Sul tavolo al centro della sala centinaia di fotografie d’epoca e documenti risalenti all’epoca fascista italiana, raffiguranti uno dei proprietari della villa assieme a personaggi ed esponenti della politica e della storia italiana di quel periodo storico, ovvero fine anni ’20 e anni ’30 del Novecento. I massicci mobili finemente decorati sorreggevano storia su ogni centimetro, tra busti, piccole sculture, libri, piccoli oggetti personali e antichi ricordi. Sul letto matrimoniale altri documenti e manoscritti e un gioco di specchi sulla parete che faceva rimbalzare per tutta la stanza la poca luca che timidamente riusciva a filtrare dalle imposte scostate.

Da qui si diramavano le altre stanze, altissime e gonfie di storie da raccontare, con sempre alcune fotografie raffiguranti lo stesso uomo, il proprietario, appese alle pareti o incorniciate su qualche mensola. Il resto della struttura purtroppo presentava dei serissimi problemi strutturali, difatti il secondo stanzone era sorretto da sostegni per scongiurarne il deterioramento inevitabile. Il resto delle stanze era un susseguirsi di crolli e pavimenti ondulati, fino a giungere all’ingresso comune, un salone con quattro affreschi, uno su ogni parete, e delle balconate che affacciavano verso il centro che ci hanno letteralmente tolto il respiro.

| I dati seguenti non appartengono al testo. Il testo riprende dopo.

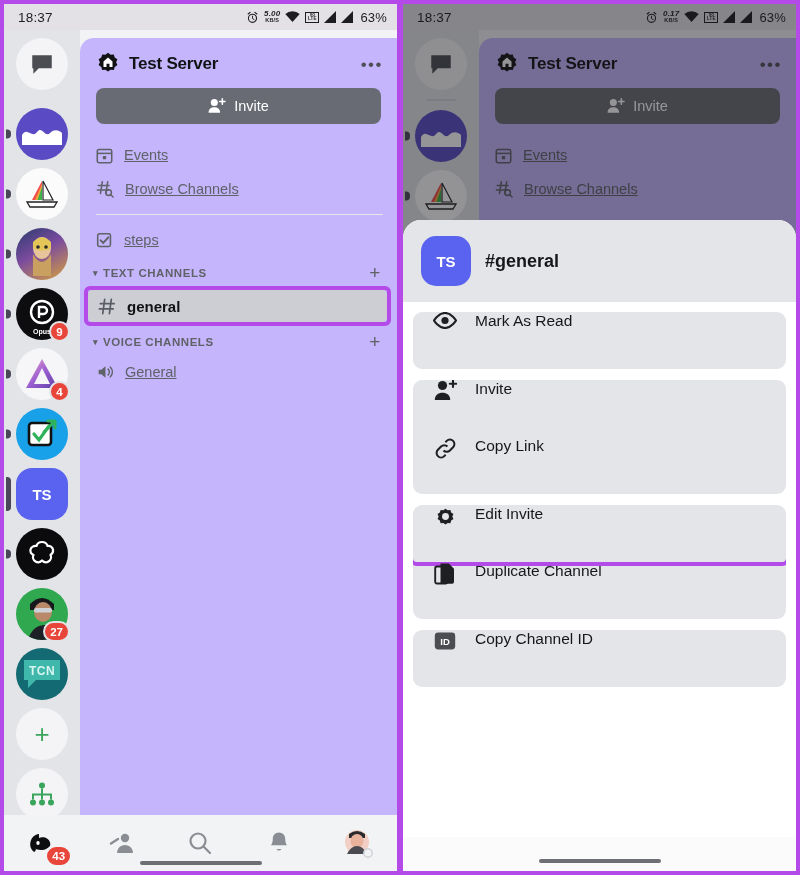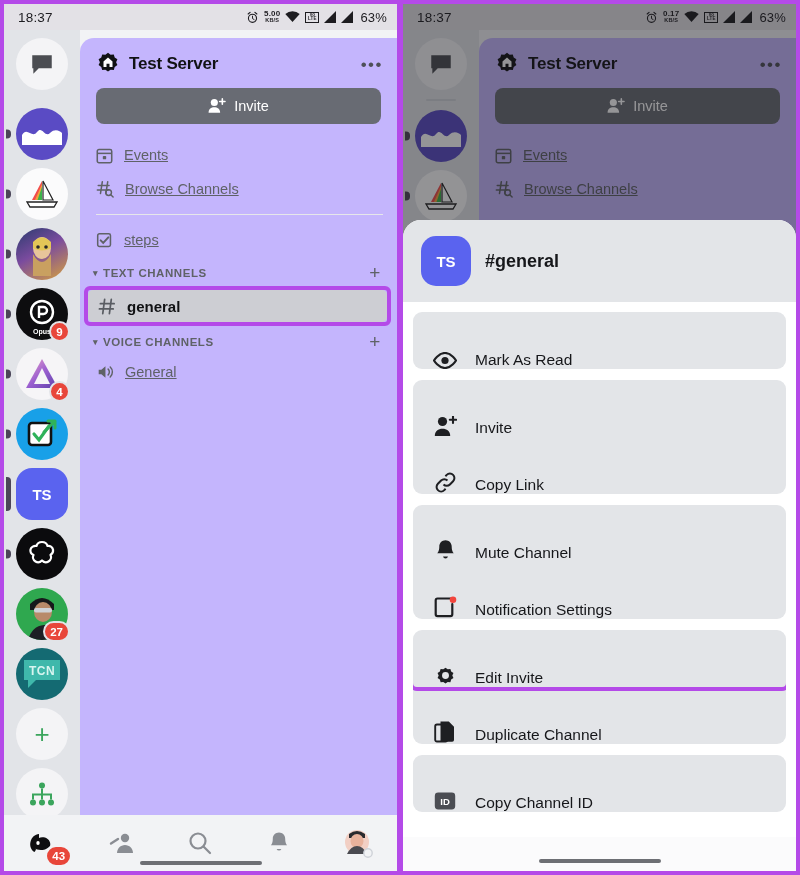--- a/index.html
+++ b/index.html
@@ -41,7 +41,7 @@
   .sb-clock { font-size: 13.5px; font-weight: 400; }
   .sb-right { margin-left: auto; display: flex; align-items: center; gap: 5px; }
   .sb-speed { display: flex; flex-direction: column; align-items: center; line-height: 1; }
-  .sb-speed .num { font-size: 8px; font-weight: 700; }
+  .sb-speed .num { font-size: 8px; font-weight: 700; font-style: italic; }
   .sb-speed .unit { font-size: 5.5px; font-weight: 700; letter-spacing: .2px; }
   .sb-batt { font-size: 13px; margin-left: 2px; }
   .ic-alarm { width: 13px; height: 13px; }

Ma non è finita qui, perché una porta che scende verso i sotterranei ci invita a seguire una pista che avremmo sicuramente sottovalutato se non avessimo deciso comunque di avventurarci a esplorare. E infatti, la fortuna aiuta gli audaci, perché nei sotterranei, tra le solite bottiglie di vino e oggetti sparsi e polverosi, ci si para davanti una delle ultime cose che ci saremmo mai aspettati di trovare in un luogo abbandonato e per di più in Italia: un’auto abbandonata. Ma non una semplice automobile: una Chevrolet Camaro del ’66 giallo dorato, esattamente al centro dell’arcata principale del sotterraneo. Inutile descrivere lo stupore e l’incredulità, ma era tutto perfetto, l’auto era aperta con degli interni da urlo ancora perfettamente conservati a parte lo spesso strato di polvere sotto il quale riposava paziente. Foto di rito e tutti fuori, più soddisfatti che mai ed estremamente riconoscenti a questo luogo magico.

Probabilmente non sapremo mai la quantità di tesori e la portata storica di questa villa, ma siamo sicuri che abbiamo vissuto qualcosa di veramente intenso e che non dimenticheremo mai.